Operators can then provide discounts based on network load at these different times and locations through cell broadcasts to inform subscribers of available discounts on their phones. They can also use USSD (Unstructured Supplementary Services Data) call setup notification to inform subscribers of prevailing discounts at their location.
Other approaches include stimulating customer usage and loyalty by allowing qualified marketing personnel to create tactical real-time promotions to relevant segments; let subscribers pay for services in any manner they choose – whether pre-paid, post-paid or both; stimulate usage by letting customers share their credit or transfer funds between subscriber accounts or to merchants; or create new revenue opportunities by offering quality of service to Internet content providers which are willing to pay for them.
These principles can also be applied as a smart pipe to mobile broadband by shaping types of traffic according to premium or regular packages, with say premium users, such as those of mobile e-mail being given priority.
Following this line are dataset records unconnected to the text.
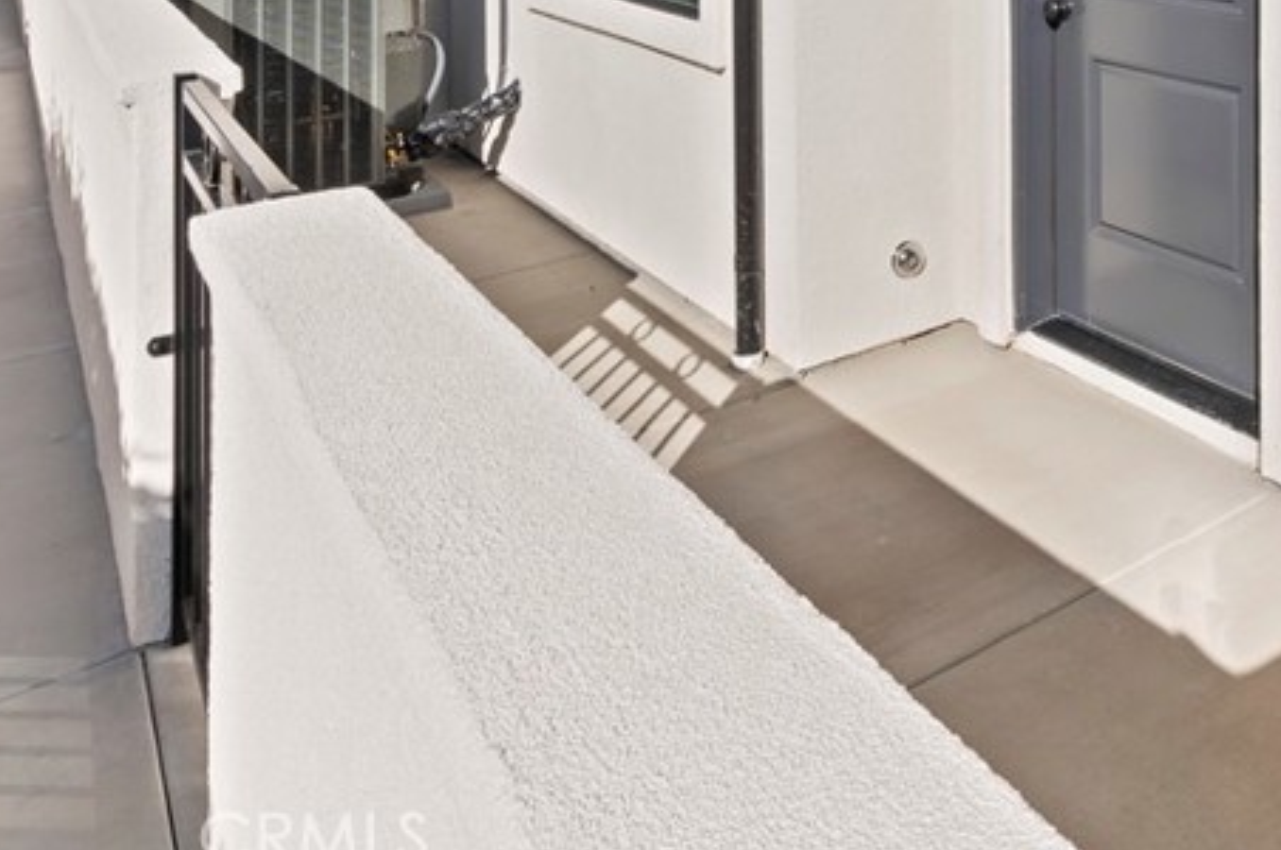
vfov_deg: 33.7
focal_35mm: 34
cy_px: -86
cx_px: 1066
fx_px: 1208
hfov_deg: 51.5
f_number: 16
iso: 160
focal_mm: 15
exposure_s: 1/40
A smart network can also allow regular or low-ARPU users priority or additional bandwidth for a limited period when they are willing to pay for it.
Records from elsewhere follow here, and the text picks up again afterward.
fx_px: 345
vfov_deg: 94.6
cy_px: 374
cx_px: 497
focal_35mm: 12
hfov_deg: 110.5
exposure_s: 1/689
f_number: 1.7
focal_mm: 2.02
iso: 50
Premium bandwidth can also be given to subscribers who regularly watch streaming videos, such as those of sports events on their phone or those who regularly download music and pay for the privilege.
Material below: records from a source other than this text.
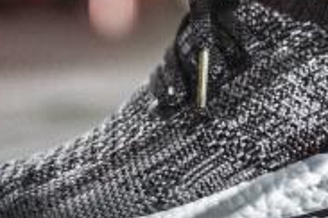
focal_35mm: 153
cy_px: -89
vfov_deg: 8.8
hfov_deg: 13.1
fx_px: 1394
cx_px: 376
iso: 6400
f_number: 1.4
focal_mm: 35
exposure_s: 1/400
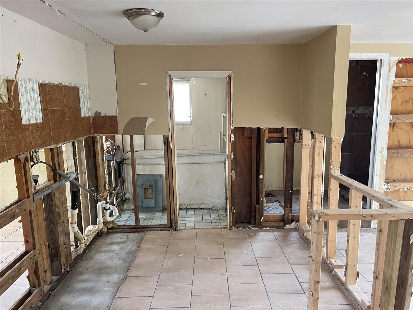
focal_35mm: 25
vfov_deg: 54.9
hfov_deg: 69.4
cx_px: 206
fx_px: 298
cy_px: 155
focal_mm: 5.1
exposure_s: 1/60
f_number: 1.6
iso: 125
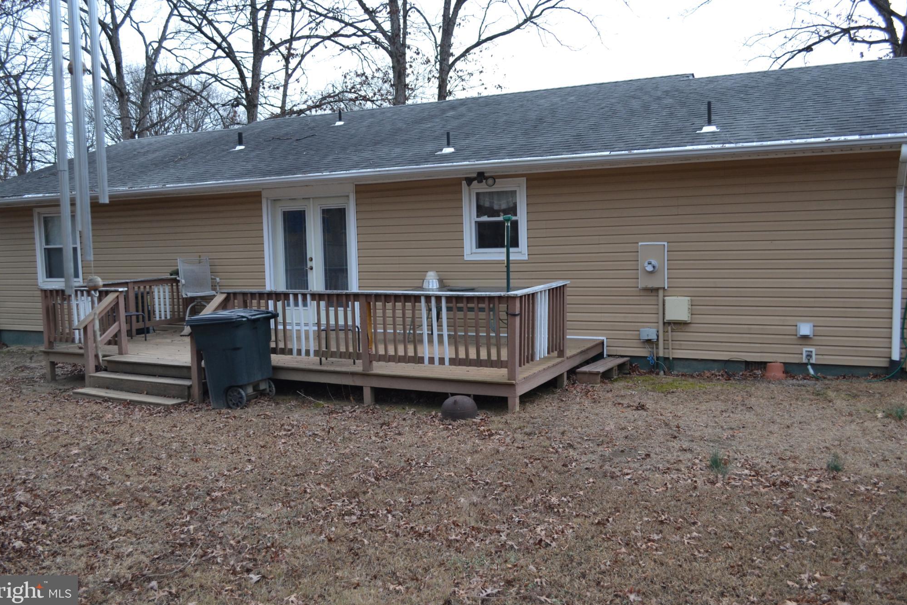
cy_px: 297
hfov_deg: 55.8
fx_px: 856
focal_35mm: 34
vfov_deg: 38.9
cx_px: 444
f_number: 4.5
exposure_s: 1/80
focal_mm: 22
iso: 400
Ericsson also helps operators build application stores for subscribers to buy mobile content and applications. I they need a store front it provides them with a partnership manager, provides them with a software development kit (SDK), a service integration gateway and Ericsson partners with operators which want to build application stores.
Ericsson also provides the Drutt mobile service delivery platform. The Telefonaktiebolaget LM Ericsson had acquired Drutt Corporation in June 2007.
On such application store has already been launched with Telefonica in Spain and Ericsson was in talks with two operators in China and one in Europe and for now it will focus on regional operators.
“Operators which build application stores fast will win and they must give the developers the lions share of the revenue such as a 90%,” said Barros.